Estratto della pagina >>
La mielofibrosi - hanno spiegato gli esperti - colpisce circa 20mila pazienti negli Stati Uniti e, a livello globale, circa 1 paziente su 500mila. Sebbene la causa non sia del tutto nota, diversi fattori influenzano l'incidenza della malattia che può insorgere a causa della disregolazione della via Jak-Stat causata da mutazioni driver di 3 geni: Jak2, Calr e Mpl. La malattia si caratterizza per sintomi invalidanti come stanchezza, splenomegalia (ingrossamento della milza), sintomi sistemici e anemia. Quest'ultima, molto impattante nella qualità della vita, può peggiorare anche a causa di alcuni farmaci Jak inibitori impiegati. Recentemente in Europa è stato approvato un nuovo Jak inibitore, momelotinib, che migliora anche il sintomo dell'anemia, rendendo il paziente quindi meno soggetto alle trasfusioni, che possono arrivare anche a 2 a settimana.

Materiale fornito >>
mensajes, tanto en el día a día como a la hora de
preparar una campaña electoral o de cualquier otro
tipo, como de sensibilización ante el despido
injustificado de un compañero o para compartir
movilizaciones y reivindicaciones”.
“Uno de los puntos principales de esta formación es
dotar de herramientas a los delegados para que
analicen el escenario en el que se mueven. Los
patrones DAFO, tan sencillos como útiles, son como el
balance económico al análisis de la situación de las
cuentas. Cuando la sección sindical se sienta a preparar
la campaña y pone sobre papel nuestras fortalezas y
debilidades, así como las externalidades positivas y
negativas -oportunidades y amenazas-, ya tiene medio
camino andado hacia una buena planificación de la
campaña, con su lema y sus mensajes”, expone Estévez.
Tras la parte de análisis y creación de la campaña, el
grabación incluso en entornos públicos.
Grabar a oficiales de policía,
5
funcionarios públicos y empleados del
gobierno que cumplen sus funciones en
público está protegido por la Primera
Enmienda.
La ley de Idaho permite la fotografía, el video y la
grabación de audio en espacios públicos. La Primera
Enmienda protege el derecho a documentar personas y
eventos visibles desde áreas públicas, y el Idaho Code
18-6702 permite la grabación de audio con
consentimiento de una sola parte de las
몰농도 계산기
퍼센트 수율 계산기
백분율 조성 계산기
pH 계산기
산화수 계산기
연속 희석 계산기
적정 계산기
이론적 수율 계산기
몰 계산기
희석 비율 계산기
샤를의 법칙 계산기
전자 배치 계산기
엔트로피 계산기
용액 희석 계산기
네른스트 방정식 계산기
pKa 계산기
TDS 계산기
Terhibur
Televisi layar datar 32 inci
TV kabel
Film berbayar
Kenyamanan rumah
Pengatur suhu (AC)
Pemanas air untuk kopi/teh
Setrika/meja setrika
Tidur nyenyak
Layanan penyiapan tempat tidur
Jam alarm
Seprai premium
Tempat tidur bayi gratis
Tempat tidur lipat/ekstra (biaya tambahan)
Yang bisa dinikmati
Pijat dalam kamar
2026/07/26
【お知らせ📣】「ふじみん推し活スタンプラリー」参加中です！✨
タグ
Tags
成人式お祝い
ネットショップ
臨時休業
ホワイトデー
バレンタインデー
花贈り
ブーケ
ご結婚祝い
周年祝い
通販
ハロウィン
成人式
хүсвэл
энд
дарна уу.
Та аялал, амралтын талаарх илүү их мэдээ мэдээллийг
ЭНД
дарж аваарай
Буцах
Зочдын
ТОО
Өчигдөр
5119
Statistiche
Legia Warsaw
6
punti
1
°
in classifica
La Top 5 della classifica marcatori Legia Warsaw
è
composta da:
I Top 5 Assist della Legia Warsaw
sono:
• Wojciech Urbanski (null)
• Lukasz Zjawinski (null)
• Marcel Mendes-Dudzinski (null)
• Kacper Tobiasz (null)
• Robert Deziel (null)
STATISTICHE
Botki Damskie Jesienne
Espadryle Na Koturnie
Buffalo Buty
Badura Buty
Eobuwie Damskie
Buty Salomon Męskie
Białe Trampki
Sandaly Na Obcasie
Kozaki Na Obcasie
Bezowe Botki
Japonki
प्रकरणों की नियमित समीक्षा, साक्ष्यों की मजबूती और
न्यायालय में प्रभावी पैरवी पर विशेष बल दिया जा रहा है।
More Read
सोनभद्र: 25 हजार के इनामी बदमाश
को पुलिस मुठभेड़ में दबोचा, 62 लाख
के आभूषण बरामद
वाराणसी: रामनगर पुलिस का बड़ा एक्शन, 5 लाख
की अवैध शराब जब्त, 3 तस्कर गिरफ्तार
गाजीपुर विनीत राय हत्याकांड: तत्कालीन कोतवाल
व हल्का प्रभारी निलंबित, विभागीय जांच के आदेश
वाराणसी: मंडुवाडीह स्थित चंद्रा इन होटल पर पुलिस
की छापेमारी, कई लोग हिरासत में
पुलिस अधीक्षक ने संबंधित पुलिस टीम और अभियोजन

Dettagli del compito >>
Prosegui il testo sulla mielofibrosi a partire dalla sua ultima frase.

Risultato dell'esercizio >>
"Stiamo disegnando studi clinici contro target sempre più specifici per personalizzare sempre di più la cura - sottolinea Passamonti - quindi per pensare a una terapia di combinazione o di soli Jak inibitori in base alle caratteristiche del singolo paziente", come ad esempio la presenza o meno "della forma anemica".
Attualmente "non abbiamo alcuna evidenza che una terapia farmacologica di oggi o di qui a 3 anni possa avere la capacità di modificare quella che è la naturale evoluzione della mielofibrosi - precisa Vannucchi - ma questi approcci, ancora meglio se personalizzati, sicuramente hanno migliorato la qualità della vita dei pazienti e la loro sopravvivenza. Ma la malattia resta lì e soprattutto resta il rischio di progressione e il rischio di evoluzione in leucemia acuta, che è quello che rappresenta veramente il prossimo impegno per il futuro. Questo, allo stato attuale, è difficile da intravedere perché, nonostante tutte le nostre conoscenze sui meccanismi molecolari della malattia, ancora qualcosa ci manca. Ma soprattutto, vista la complessità genetica di queste malattie, è difficile immaginare che un singolo agente possa modificarne la storia naturale. Quindi - conclude l'oncoematologo - è un lavoro importante e molto impegnativo quello che ci aspetta".